I personally do not believe any of the "number of cases" numbers. Enough people haven't been tested and what testing has been done has been limited to specific cases since we don't have enough tests, plus testing facilities have limits too. I'm not sure either how accurate many of those tests are.
The number of deaths is probably a better number. It's still an estimate. Not everyone is tested. Some deaths could be attributed to pneumonia or other causes so there may be an undercount. Or even if Coronavirus was present it may have been a contributing factor, not the total cause so there could be an over-count. Or they coud just guess that it might have been Covid 19. People die from underlying conditions all the time. For what it is worth 11 people have died attributed to this virus in my parish out of a total population of about 23,000.
There has been another pandemic in modern history. The Spanish Flu of 1918 killed an estimated 500,000 to 675,000 Americans out of a population of just over 100,000,000. With today's population of over 300,000,000 Americans that would be well over 1,500,000 deaths depending on which estimate you use. When I see a site quote one of these numbers instead of giving the range I figure they are being political and move on. Let's say I don't consider them a credible unbiased source. These numbers are estimates, you can nitpick all you want. This is still a lot of dead people.
Covid 19 is not the Spanish Flu. It attacks the body differently. Both are quite contagious but is one "more" contagious than the other. Argue all you want but Covid 19 is contagious.
This is not 1918. We've learned a lot on how diseases spread and how to treat them. Equipment has improved, how many people are being saved today because of ventilators that did not exist in 1918. Comparing death rates of Covid 19 to Spanish Flu makes as much sense as comparing yield per acre of wheat to what was grown in 1918 to the yields we get today. But it gives you an order of magnitude as to how bad it could be if it was 1918. Or if we act as if it were still 1918.
I agree we will not be past this until we get herd immunity. That might be when everyone is exposed and those that die, die. Or maybe they can develop a vaccine to give us that immunity if we can slow the spread enough to give them time. And they are learning better how to treat it. In that respect the longer you can delay getting it the better your chances.

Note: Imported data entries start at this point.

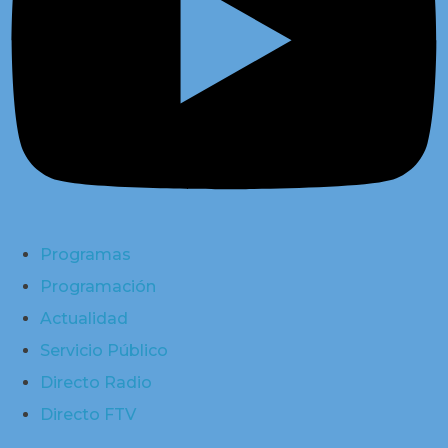
Programas
Programación
Actualidad
Servicio Público
Directo Radio
Directo FTV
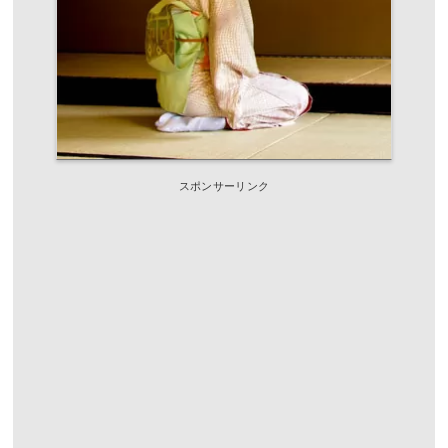
スポンサーリンク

But the flip side of that is that if we don't use what we have learned to slow the spread, we won't slow the spread. If our medical facilities, equipment, and personnel get so overwhelmed they can't use what they know and have the death rate and suffering will dramatically increase. That's why they are trying to flatten the curve. So our friends and relatives that this thing hits hard can be treated humanely and given a chance instead of stacked like cordwood in hallways to die.
In my opinion we will start opening back up pretty soon. I don't expect it to be exactly like it was before where you could go anywhere at any time and crowd up as much as you wished. They will try to control it so the increase in cases can be treated as they increase the treatment facilities, equipment, and hopefully get more people trained to treat the infected.